Gozdur, o polaco vencedor do primeiro prémio, descobriu a sua paixão pelas questões judiciais quando trabalhava num escritório de advogados. Antes disso, queria estudar medicina e chegou mesmo a aventurar-se na indústria cinematográfica.
O seu projeto EUCYS baseou-se nos códigos de processo penal francês e polaco para analisar as perspectivas da "justiça reparadora", cujo elemento central é a reabilitação do condenado. A conclusão a que se chegou foi que "o populismo penal não é benéfico para nenhuma das partes, especialmente para a vítima", segundo uma descrição.
Atualmente com 19 anos, a estudar direito em Varsóvia, Gozdur afirmou que gostaria que as instituições internacionais aceitassem o seu trabalho para que, no futuro, este influencie as normas jurídicas "da vida real".
"O EUCYS mostrou-me que a minha ideia é realmente relevante e que pode ajudar as sociedades", afirmou. "Gostaria de lutar mais pelo meu projeto".
Para Sørensen, o dinamarquês que recebeu o primeiro prémio, aventurar-se na ciência dos foguetões quando era adolescente não foi uma surpresa. Oriundo da cidade de Odense, começou a programar computadores aos 10 anos e foi inspirado pelo seu pai - um engenheiro eletrotécnico - a estudar engenharia.
Agora com 19 anos, Sørensen esforça-se na sua investigação para criar motores de foguetão mais baratos. O seu projeto, intitulado "Desenvolvimento de pequenos sistemas de propulsão de foguetões arrefecidos regenerativamente", demonstrou como pequenos motores de foguetões podem ser arrefecidos utilizando um combustível que mistura etanol e óxido nitroso.
Sørensen disse não ter a certeza de qual será o seu caminho no futuro, mas manifestou interesse em prosseguir a sua investigação sobre foguetões.
"Gostaria de continuar a trabalhar neste projeto", afirmou. "E gostaria de fazer algo que fosse importante para o mundo".
Elizabeth, a canadiana vencedora do prémio máximo, há muito que tem uma paixão pela investigação sobre o cancro.
Desde a infância que se envolveu em campanhas de angariação de fundos para uma associação canadiana de luta contra o cancro e ficou intrigada com a razão pela qual tantos donativos não tinham resultado em nenhuma cura.
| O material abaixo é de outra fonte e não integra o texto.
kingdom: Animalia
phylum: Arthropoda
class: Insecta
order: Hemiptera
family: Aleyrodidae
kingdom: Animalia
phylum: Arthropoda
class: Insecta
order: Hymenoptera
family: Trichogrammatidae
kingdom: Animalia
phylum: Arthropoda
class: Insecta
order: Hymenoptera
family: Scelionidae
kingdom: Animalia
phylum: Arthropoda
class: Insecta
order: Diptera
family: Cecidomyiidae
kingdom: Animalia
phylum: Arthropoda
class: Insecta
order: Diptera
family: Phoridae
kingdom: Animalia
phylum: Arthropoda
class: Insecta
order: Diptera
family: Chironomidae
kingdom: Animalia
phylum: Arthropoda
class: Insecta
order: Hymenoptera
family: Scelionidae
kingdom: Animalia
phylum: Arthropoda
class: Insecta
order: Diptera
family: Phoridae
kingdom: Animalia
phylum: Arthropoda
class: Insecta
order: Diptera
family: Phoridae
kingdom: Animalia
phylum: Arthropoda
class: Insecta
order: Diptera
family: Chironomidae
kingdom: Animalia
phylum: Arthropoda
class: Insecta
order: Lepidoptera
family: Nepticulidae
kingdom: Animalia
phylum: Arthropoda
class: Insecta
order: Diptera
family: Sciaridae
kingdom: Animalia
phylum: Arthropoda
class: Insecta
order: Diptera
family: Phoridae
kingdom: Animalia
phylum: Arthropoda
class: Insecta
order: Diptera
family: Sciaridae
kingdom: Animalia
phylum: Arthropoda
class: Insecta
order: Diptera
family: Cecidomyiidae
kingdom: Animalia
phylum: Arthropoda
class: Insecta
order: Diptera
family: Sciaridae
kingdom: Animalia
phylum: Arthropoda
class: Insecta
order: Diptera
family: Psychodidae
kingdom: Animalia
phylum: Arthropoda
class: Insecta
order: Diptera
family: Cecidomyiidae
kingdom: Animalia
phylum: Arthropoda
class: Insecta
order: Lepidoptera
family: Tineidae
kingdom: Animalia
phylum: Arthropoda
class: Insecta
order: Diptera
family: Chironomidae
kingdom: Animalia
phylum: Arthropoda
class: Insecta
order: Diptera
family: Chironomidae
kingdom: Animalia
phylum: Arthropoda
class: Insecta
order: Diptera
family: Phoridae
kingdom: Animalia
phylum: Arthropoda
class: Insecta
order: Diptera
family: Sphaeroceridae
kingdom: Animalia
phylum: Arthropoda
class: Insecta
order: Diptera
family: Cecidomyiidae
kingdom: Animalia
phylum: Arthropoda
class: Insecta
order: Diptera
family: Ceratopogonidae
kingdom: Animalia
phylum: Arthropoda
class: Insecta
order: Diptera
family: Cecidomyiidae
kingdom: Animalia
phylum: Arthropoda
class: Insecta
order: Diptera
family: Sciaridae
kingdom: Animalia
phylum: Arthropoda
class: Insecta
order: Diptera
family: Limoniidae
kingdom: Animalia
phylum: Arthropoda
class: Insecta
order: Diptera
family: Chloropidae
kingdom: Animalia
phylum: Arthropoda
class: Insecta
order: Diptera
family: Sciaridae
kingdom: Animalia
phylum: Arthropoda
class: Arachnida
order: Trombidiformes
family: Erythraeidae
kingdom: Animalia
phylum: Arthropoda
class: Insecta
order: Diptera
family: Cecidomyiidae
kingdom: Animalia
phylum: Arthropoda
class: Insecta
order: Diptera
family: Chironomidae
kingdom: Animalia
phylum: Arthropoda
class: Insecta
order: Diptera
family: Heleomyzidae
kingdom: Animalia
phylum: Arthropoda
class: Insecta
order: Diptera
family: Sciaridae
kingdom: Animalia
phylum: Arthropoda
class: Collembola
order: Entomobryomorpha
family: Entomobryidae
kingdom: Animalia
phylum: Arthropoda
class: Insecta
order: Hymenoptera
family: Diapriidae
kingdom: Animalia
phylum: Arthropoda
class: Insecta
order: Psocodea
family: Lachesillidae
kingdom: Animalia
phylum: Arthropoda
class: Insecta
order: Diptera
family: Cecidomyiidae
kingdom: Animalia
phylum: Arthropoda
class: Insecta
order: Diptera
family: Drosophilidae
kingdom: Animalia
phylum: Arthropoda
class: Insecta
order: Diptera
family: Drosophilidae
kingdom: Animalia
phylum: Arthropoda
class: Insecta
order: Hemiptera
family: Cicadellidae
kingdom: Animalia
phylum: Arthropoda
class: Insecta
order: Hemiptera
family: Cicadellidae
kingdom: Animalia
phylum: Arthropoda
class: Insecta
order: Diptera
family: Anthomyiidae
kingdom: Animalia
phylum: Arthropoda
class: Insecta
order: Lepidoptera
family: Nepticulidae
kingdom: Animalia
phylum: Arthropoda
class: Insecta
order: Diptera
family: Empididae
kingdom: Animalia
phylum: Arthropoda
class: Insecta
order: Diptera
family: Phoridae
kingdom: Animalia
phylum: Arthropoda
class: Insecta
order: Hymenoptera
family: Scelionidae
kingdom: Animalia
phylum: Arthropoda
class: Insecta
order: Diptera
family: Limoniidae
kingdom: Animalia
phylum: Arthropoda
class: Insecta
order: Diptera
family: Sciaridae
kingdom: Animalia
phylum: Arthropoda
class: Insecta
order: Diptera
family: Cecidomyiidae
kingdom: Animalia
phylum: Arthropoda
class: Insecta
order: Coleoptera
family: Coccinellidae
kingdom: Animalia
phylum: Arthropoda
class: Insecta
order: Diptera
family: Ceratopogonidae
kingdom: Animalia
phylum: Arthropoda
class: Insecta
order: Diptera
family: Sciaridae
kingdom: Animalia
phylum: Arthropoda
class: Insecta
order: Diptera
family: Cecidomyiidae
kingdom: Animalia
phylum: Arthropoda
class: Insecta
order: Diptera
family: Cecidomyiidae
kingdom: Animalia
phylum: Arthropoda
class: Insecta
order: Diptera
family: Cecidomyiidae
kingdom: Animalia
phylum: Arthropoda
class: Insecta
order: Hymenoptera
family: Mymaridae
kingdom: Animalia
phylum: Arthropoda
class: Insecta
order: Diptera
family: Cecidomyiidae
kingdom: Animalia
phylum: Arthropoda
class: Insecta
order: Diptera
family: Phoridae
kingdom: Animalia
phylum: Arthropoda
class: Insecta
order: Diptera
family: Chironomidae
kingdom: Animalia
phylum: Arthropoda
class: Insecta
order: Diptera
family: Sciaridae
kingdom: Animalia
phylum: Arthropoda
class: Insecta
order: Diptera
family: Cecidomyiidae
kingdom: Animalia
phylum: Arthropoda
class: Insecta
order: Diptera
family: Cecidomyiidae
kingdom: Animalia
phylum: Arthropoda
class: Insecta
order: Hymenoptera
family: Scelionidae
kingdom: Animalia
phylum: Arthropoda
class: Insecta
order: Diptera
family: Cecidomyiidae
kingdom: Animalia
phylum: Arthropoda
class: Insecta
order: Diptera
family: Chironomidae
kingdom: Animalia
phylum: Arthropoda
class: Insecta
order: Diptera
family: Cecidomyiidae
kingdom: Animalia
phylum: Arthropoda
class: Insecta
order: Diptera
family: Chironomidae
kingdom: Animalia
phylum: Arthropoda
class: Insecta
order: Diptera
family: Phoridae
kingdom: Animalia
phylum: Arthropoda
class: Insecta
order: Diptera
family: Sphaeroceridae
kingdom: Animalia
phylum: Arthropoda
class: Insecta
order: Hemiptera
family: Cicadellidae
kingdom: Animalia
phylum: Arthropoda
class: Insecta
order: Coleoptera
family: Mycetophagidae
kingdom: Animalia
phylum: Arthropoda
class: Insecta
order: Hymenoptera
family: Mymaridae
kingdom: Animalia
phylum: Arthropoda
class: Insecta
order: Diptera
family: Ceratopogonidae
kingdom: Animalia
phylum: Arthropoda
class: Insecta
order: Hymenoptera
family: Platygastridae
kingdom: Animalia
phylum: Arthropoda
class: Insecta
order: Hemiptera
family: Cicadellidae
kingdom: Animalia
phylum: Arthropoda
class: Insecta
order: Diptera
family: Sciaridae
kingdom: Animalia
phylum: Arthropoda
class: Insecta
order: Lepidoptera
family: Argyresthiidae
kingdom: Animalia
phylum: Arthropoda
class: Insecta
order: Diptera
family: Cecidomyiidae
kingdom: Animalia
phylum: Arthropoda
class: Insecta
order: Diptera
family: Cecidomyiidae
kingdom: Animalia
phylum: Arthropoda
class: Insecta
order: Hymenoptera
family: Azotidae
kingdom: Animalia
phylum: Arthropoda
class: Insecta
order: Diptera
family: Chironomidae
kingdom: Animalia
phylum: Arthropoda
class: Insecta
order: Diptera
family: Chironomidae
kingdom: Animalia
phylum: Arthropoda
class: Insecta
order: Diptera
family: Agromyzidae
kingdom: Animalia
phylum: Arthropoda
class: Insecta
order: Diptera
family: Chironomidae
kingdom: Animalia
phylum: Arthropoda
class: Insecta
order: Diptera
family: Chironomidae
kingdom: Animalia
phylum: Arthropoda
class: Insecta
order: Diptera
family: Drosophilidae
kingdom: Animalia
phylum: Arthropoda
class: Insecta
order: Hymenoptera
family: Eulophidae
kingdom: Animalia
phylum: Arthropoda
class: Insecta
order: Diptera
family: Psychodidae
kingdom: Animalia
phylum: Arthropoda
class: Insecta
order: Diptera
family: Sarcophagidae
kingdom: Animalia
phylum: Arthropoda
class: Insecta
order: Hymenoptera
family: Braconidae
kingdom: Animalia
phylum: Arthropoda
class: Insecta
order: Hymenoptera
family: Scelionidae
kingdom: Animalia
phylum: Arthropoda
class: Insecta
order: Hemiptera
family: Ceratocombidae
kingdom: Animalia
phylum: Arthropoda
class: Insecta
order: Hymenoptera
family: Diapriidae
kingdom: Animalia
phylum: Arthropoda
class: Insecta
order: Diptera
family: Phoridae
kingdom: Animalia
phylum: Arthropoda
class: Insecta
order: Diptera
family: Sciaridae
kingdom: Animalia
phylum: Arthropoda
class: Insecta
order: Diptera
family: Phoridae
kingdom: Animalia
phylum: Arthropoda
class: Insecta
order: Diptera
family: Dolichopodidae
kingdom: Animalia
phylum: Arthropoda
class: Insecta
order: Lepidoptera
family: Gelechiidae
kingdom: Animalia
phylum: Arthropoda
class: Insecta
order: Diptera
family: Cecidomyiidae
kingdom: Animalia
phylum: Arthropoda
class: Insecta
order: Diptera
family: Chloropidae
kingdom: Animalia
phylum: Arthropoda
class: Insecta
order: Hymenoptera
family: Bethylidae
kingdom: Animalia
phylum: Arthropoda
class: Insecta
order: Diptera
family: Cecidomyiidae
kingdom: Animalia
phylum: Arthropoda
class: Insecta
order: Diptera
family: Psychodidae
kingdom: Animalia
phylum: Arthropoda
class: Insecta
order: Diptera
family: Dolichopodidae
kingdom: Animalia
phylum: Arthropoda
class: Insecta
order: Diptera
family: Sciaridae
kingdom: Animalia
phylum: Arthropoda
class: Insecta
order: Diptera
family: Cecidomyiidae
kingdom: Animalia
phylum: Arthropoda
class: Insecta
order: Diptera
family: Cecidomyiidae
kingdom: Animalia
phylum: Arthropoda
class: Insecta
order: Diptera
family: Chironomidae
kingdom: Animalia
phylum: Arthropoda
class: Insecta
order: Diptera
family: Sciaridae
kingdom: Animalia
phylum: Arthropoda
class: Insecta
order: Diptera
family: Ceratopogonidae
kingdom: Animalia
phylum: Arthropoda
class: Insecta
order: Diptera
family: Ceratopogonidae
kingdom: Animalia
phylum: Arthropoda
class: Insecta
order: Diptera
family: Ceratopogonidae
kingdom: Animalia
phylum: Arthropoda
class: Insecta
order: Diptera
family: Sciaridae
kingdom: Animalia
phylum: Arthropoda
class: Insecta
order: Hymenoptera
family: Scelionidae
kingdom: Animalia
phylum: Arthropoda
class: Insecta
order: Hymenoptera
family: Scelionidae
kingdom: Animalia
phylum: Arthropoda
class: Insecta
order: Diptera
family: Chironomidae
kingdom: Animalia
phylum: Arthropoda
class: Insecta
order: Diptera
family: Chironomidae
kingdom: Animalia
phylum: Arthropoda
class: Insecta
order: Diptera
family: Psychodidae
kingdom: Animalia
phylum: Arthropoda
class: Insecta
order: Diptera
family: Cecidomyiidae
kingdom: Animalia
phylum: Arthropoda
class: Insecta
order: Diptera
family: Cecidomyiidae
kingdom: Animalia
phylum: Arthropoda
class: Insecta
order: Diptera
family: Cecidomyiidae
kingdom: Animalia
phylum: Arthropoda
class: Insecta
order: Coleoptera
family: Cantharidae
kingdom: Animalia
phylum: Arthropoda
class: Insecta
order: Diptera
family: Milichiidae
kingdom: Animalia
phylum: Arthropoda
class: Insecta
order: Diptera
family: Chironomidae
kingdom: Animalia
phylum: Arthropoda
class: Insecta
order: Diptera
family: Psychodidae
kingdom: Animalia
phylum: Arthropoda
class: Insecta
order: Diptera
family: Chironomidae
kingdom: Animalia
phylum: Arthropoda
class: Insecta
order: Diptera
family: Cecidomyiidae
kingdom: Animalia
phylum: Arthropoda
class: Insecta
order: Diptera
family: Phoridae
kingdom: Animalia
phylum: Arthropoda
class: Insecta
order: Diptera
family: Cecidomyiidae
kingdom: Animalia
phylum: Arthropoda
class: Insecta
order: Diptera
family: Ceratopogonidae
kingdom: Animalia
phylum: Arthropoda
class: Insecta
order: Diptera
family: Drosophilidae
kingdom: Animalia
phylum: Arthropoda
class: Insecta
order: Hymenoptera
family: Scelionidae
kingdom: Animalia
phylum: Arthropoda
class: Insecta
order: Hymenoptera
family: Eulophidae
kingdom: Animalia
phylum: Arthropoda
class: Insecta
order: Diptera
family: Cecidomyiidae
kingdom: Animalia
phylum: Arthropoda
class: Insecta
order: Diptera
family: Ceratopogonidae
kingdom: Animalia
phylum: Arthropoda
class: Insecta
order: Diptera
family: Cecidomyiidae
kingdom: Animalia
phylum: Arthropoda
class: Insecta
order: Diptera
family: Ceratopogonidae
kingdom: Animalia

Agora com 17 anos e a frequentar o ensino secundário, Elizabeth Chen procura uma terapia que evite os efeitos secundários, muitas vezes consideráveis, dos tratamentos convencionais.
O seu projeto incide sobre uma nova forma de imunoterapia baseada em "células CAR-T", que são geneticamente alteradas para poderem combater o cancro de forma mais eficaz.
"Quero muito ir já para a universidade e depois, quero envolver-me na investigação sobre o cancro que é o que me interessa mesmo", disse esta jovem natural de Edmonton.
Os três vencedores portugueses - Inês Cerqueira, Afonso Nunes e Mário Onofre - afirmaram ter desenvolvido uma parceria tão forte como a sua seda de aranha e planeiam prosseguir a sua investigação enquanto estiverem na universidade, com a esperança de, um dia, realizarem estudos clínicos.
Denominado "SPIDER-BACH2", o seu projeto reflete a consciência de que a osteoporose se tornará um desafio crescente para a saúde em todo o mundo agora que as pessoas vivem mais tempo. O seu objetivo é a produção in vitro de células de construção óssea conhecidas como osteoblastos.
"O futuro é brilhante para nós", afirmou Afonso Nunes.
Este artigo foi originalmente publicado na Horizon, a Revista de Investigação e Inovação da UE.